↓
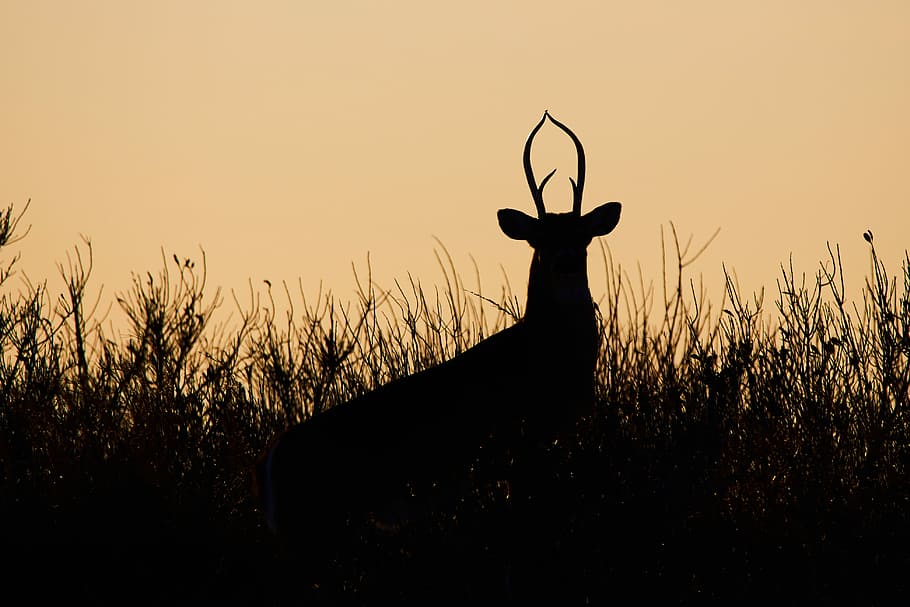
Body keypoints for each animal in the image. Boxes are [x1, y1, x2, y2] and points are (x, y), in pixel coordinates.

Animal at [260, 113, 624, 560]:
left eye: (583, 236)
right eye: (539, 239)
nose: (566, 262)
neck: (544, 354)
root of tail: (272, 460)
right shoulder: (520, 440)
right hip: (317, 525)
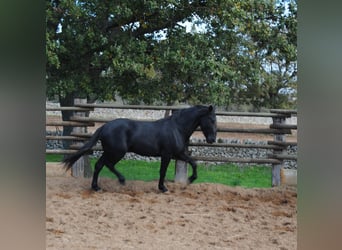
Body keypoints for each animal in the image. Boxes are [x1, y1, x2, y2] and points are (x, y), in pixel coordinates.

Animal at [62, 104, 216, 192]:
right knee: (107, 165)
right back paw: (120, 181)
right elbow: (163, 171)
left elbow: (193, 163)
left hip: (110, 151)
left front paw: (190, 179)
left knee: (100, 165)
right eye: (212, 119)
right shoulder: (166, 154)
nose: (212, 140)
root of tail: (105, 126)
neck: (176, 128)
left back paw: (96, 187)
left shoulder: (178, 154)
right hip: (117, 152)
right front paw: (163, 188)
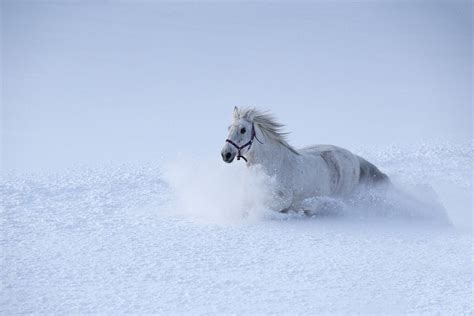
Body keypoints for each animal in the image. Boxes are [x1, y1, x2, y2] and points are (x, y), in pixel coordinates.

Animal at [221, 106, 388, 212]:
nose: (225, 154)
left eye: (243, 130)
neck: (270, 165)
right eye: (228, 128)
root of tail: (354, 158)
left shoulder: (281, 200)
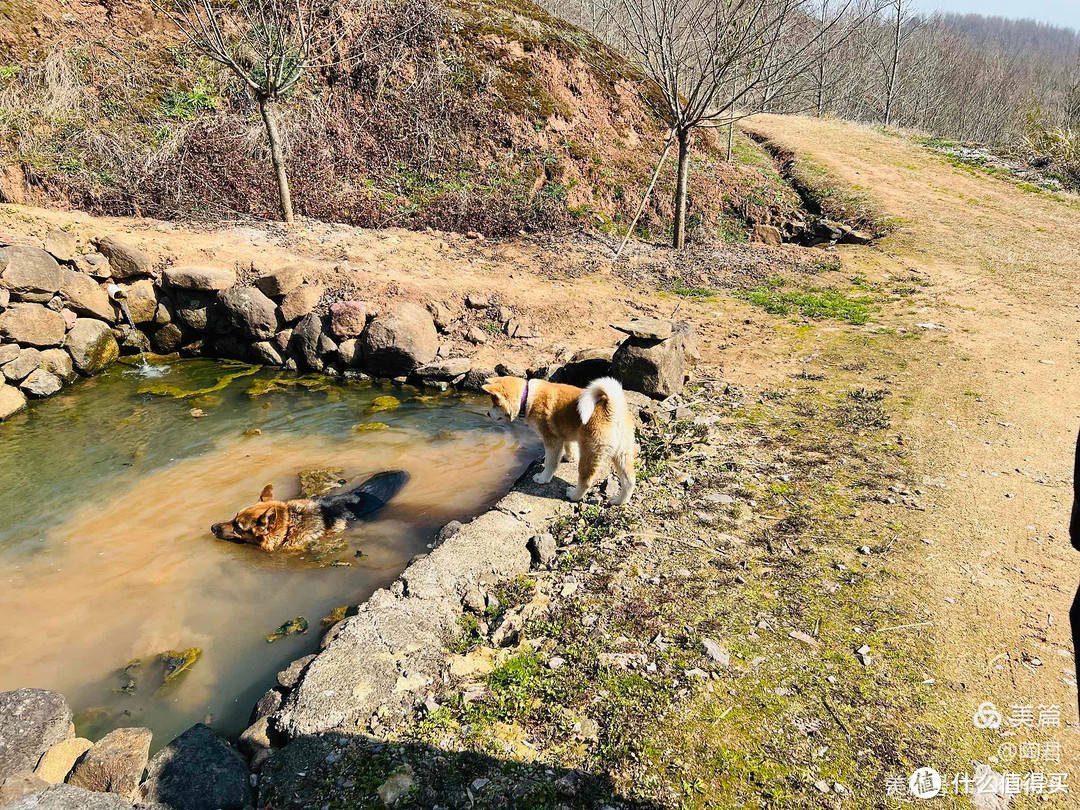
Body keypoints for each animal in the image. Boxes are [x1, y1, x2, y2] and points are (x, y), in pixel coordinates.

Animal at [481, 378, 630, 505]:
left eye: (496, 404)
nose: (487, 414)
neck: (527, 399)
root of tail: (612, 409)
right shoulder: (564, 434)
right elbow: (569, 446)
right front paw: (569, 458)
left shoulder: (552, 440)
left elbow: (550, 463)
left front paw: (543, 478)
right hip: (622, 454)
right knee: (629, 481)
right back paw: (619, 501)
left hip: (590, 452)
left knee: (586, 481)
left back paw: (573, 495)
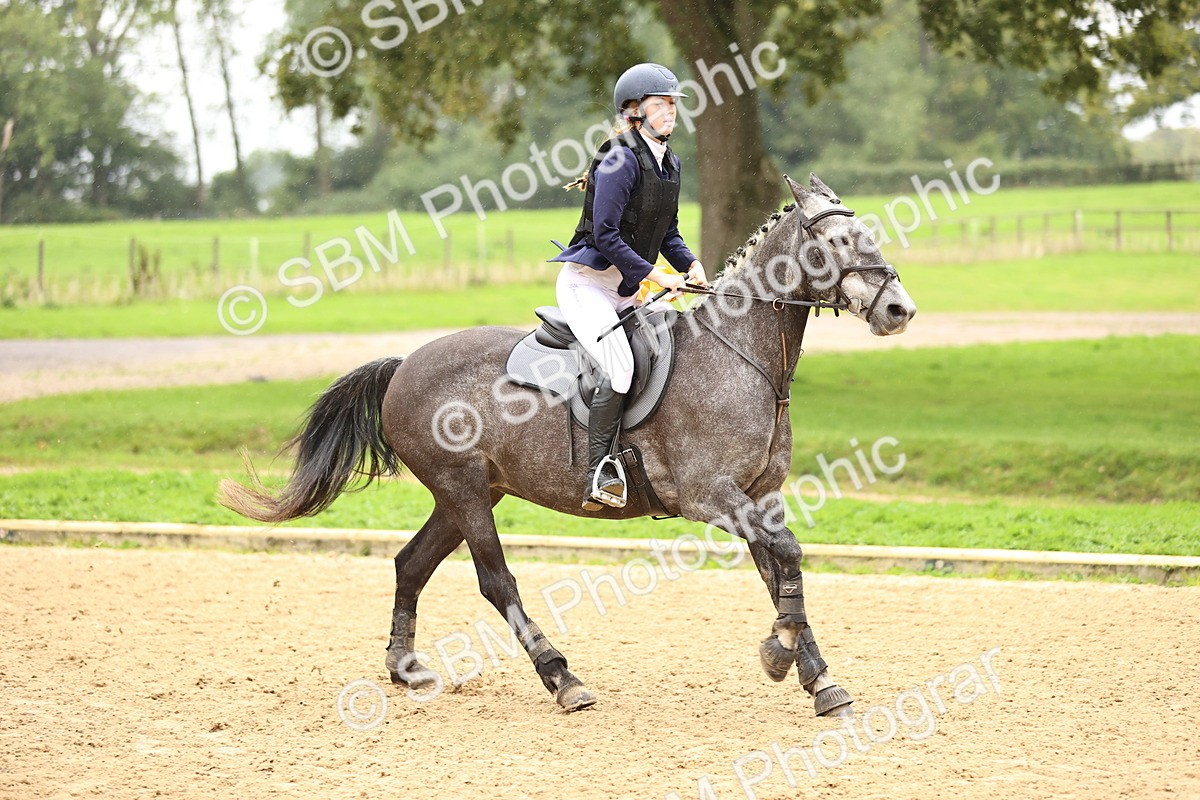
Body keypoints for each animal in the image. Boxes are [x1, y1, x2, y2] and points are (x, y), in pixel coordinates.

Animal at [219, 173, 917, 719]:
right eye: (839, 241)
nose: (900, 311)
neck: (740, 355)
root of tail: (403, 365)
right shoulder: (709, 496)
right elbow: (789, 556)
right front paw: (779, 655)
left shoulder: (758, 497)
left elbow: (781, 571)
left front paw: (818, 679)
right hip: (465, 492)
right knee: (496, 581)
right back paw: (562, 678)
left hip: (466, 493)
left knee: (411, 564)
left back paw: (405, 666)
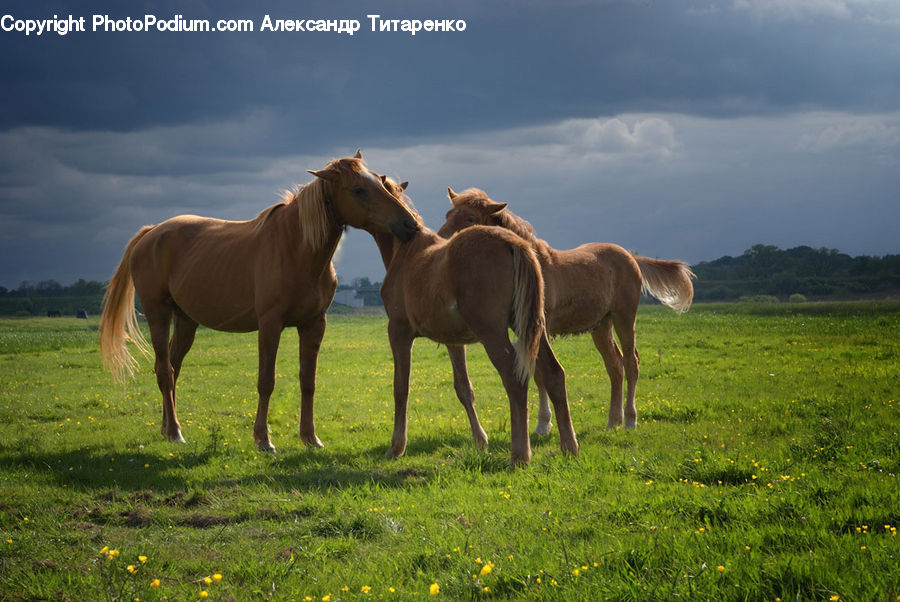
↑
The lines to restate word for word run from the line that contains "right shoulder: (709, 496)" through the end of the entries above, both ends included. Leave out all pictures and write nothing else.

right shoulder: (709, 496)
right elbow: (789, 556)
right front paw: (779, 655)
left shoulder: (758, 497)
left elbow: (781, 571)
left front paw: (818, 679)
right hip: (465, 492)
right knee: (496, 581)
right back paw: (562, 678)
left hip: (466, 493)
left knee: (411, 564)
left back paw: (405, 666)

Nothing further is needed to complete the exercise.